Analysts are wary. Renewable energy stock prices have soared in the past only to plunge again. Solyndra and other Western solar-cell manufacturers collapsed because of a glut of cheap solar cells from China. Uncertainty over the renewal of clean-energy subsidies has added to the peaks and valleys of investment, because clean-energy companies would struggle without government incentives. An added reason for hesitation: Hydraulic fracturing (fracking) has made natural gas abundant and remarkably cheap, making it tougher for renewables to compete.

Nevertheless, industry consolidation and steadily rising demand has improved the footing of the best solar industry manufacturers. They expect their margins to keep improving. Then there are all those cheap solar panels.

In the past, "the residential solar industry was effectively a market where wealthy individuals and early adopters who were interested in being environmentally conscious would pay more for getting solar electricity," says Mr. Kreamer. Now, consumers go solar because they are "paying less for solar electricity than they paid in their utility bills."
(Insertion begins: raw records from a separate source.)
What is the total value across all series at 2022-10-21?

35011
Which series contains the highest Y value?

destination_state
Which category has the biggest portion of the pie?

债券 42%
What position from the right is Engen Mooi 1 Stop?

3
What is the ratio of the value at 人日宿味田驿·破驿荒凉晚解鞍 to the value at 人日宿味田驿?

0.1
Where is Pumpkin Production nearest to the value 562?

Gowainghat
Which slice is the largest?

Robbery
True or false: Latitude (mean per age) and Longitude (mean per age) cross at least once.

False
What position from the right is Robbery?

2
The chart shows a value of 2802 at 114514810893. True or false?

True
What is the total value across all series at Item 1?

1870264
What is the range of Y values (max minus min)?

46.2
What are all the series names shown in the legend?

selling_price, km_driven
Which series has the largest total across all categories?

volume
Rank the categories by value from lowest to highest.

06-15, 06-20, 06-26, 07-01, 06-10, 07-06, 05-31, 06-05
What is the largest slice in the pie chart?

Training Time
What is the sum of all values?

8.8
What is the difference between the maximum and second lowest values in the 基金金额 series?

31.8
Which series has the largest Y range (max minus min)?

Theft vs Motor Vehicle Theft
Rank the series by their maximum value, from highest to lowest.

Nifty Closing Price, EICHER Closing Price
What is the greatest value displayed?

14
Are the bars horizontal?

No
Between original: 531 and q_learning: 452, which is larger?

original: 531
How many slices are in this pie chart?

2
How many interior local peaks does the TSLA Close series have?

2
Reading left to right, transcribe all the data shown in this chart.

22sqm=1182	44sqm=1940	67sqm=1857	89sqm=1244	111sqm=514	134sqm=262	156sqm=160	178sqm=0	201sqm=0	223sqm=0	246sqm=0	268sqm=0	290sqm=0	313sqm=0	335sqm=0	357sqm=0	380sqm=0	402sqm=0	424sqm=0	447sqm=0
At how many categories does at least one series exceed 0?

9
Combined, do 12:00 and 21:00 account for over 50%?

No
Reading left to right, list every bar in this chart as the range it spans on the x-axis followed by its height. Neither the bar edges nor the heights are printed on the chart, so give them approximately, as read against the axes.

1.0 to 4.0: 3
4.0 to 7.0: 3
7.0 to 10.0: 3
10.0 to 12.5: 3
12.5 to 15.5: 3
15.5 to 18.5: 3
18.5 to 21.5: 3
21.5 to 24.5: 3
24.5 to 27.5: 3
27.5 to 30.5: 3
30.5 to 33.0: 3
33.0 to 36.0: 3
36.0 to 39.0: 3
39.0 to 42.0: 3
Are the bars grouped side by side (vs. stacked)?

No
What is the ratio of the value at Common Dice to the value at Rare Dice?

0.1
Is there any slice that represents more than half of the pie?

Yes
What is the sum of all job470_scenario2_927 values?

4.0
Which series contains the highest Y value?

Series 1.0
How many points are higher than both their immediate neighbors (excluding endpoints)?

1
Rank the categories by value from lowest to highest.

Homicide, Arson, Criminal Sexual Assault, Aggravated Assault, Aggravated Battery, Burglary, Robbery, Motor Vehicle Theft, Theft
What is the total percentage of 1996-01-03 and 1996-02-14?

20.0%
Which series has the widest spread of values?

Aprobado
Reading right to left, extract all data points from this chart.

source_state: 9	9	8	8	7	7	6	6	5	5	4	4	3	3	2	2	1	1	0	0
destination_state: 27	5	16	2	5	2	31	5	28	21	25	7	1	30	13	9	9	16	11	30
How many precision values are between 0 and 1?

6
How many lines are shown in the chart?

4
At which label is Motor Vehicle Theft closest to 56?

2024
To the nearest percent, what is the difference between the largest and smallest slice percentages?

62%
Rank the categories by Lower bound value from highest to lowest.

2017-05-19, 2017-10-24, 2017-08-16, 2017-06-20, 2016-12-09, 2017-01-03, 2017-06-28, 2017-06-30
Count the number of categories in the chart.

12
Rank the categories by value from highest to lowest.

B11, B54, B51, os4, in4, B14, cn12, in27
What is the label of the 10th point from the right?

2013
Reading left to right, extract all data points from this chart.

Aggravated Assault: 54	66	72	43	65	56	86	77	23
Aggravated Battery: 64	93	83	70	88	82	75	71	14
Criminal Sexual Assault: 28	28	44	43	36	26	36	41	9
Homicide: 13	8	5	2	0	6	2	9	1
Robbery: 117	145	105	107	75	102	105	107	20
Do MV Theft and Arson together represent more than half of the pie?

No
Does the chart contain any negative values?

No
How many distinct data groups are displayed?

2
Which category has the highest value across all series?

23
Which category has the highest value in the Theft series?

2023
Since residential solar lowers consumers' electricity costs and since consumers are used to paying their monthly electricity bills, financing rooftop solar installations provides high returns at low risk, he adds. "The massive growth in deployment of renewable energy" gives investors the opportunity to buy "a bondlike instrument with low credit risk and a return that exceeds junk bond returns." He says that as more people learn about clean energy's sound fundamentals and robust growth, more individual investors will reap the handsome returns already flowing to major investors like Google and Goldman Sachs.